• Exercise details: Please transcribe all the text in the material below, line for line and without changes. Leave out the lines that mark the pictures.

• Data in this exercise:
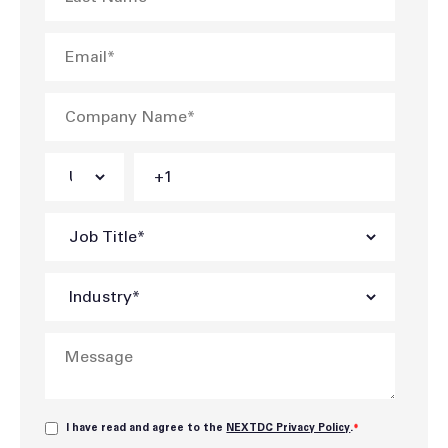
I have read and agree to the
NEXTDC Privacy Policy
.
*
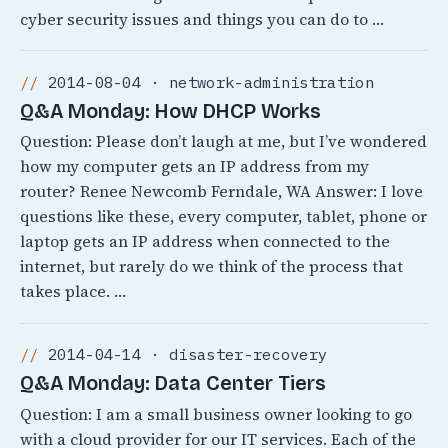
cyber security issues and things you can do to …
2014-08-04 · network-administration
Q&A Monday: How DHCP Works
Question: Please don’t laugh at me, but I’ve wondered
how my computer gets an IP address from my
router? Renee Newcomb Ferndale, WA Answer: I love
questions like these, every computer, tablet, phone or
laptop gets an IP address when connected to the
internet, but rarely do we think of the process that
takes place. …
2014-04-14 · disaster-recovery
Q&A Monday: Data Center Tiers
Question: I am a small business owner looking to go
with a cloud provider for our IT services. Each of the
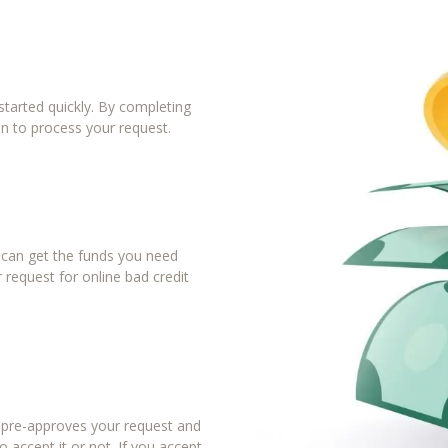
tarted quickly. By completing
in to process your request.
u can get the funds you need
 request for online bad credit
r pre-approves your request and
 accept it or not. If you accept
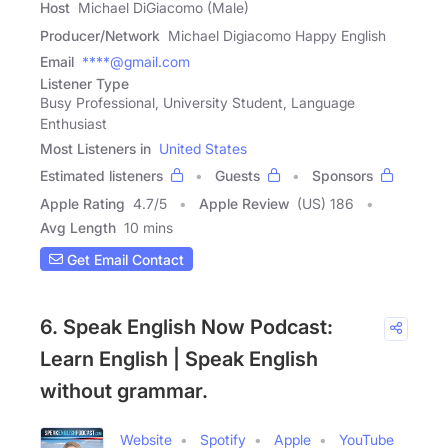
Host
Michael DiGiacomo (Male)
Producer/Network
Michael Digiacomo Happy English
Email
****@gmail.com
Listener Type
Busy Professional, University Student, Language
Enthusiast
Most Listeners in
United States
Estimated listeners
Guests
Sponsors
Apple Rating
4.7
/
5
Apple Review
(US) 186
Avg Length
10 mins
Get Email Contact
6. Speak English Now Podcast:
Learn English | Speak English
without grammar.
Website
Spotify
Apple
YouTube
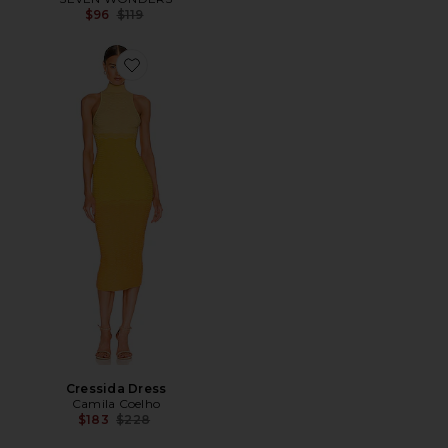
Previous price:
$96
$119
Favorite Cressida Dress
Cressida Dress
Camila Coelho
Previous price:
$183
$228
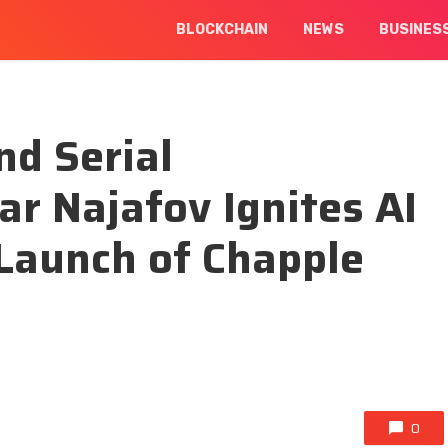
BLOCKCHAIN
NEWS
BUSINES
d Serial
ar Najafov Ignites AI
Launch of Chapple
0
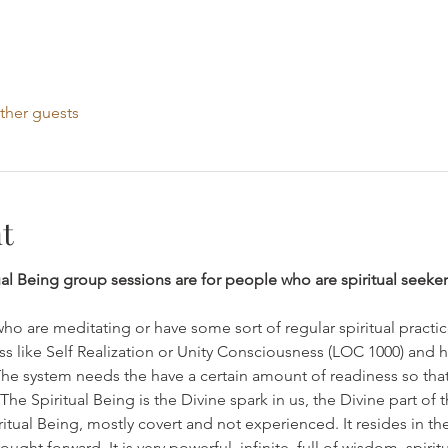
ther guests
t
ual Being group sessions are for people who are spiritual seeker
who are meditating or have some sort of regular spiritual practi
ss like Self Realization or Unity Consciousness (LOC 1000) and 
The system needs the have a certain amount of readiness so that
e Spiritual Being is the Divine spark in us, the Divine part of th
iritual Being, mostly covert and not experienced. It resides in th
ght forward. It is very powerful, infinite, full of wisdom, spiri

• Response to this task:
I have read and agree to the
NEXTDC Privacy Policy
.
*
cyber security issues and things you can do to …
2014-08-04 · network-administration
Q&A Monday: How DHCP Works
Question: Please don’t laugh at me, but I’ve wondered
how my computer gets an IP address from my
router? Renee Newcomb Ferndale, WA Answer: I love
questions like these, every computer, tablet, phone or
laptop gets an IP address when connected to the
internet, but rarely do we think of the process that
takes place. …
2014-04-14 · disaster-recovery
Q&A Monday: Data Center Tiers
Question: I am a small business owner looking to go
with a cloud provider for our IT services. Each of the
tarted quickly. By completing
in to process your request.
u can get the funds you need
 request for online bad credit
r pre-approves your request and
 accept it or not. If you accept
Host
Michael DiGiacomo (Male)
Producer/Network
Michael Digiacomo Happy English
Email
****@gmail.com
Listener Type
Busy Professional, University Student, Language
Enthusiast
Most Listeners in
United States
Estimated listeners
Guests
Sponsors
Apple Rating
4.7
/
5
Apple Review
(US) 186
Avg Length
10 mins
Get Email Contact
6. Speak English Now Podcast:
Learn English | Speak English
without grammar.
Website
Spotify
Apple
YouTube
Previous price:
$96
$119
Favorite Cressida Dress
Cressida Dress
Camila Coelho
Previous price:
$183
$228
BLOCKCHAIN
NEWS
BUSINES
d Serial
ar Najafov Ignites AI
Launch of Chapple
0
ther guests
t
ual Being group sessions are for people who are spiritual seeker
who are meditating or have some sort of regular spiritual practi
ss like Self Realization or Unity Consciousness (LOC 1000) and 
The system needs the have a certain amount of readiness so that
e Spiritual Being is the Divine spark in us, the Divine part of th
iritual Being, mostly covert and not experienced. It resides in th
ght forward. It is very powerful, infinite, full of wisdom, spiri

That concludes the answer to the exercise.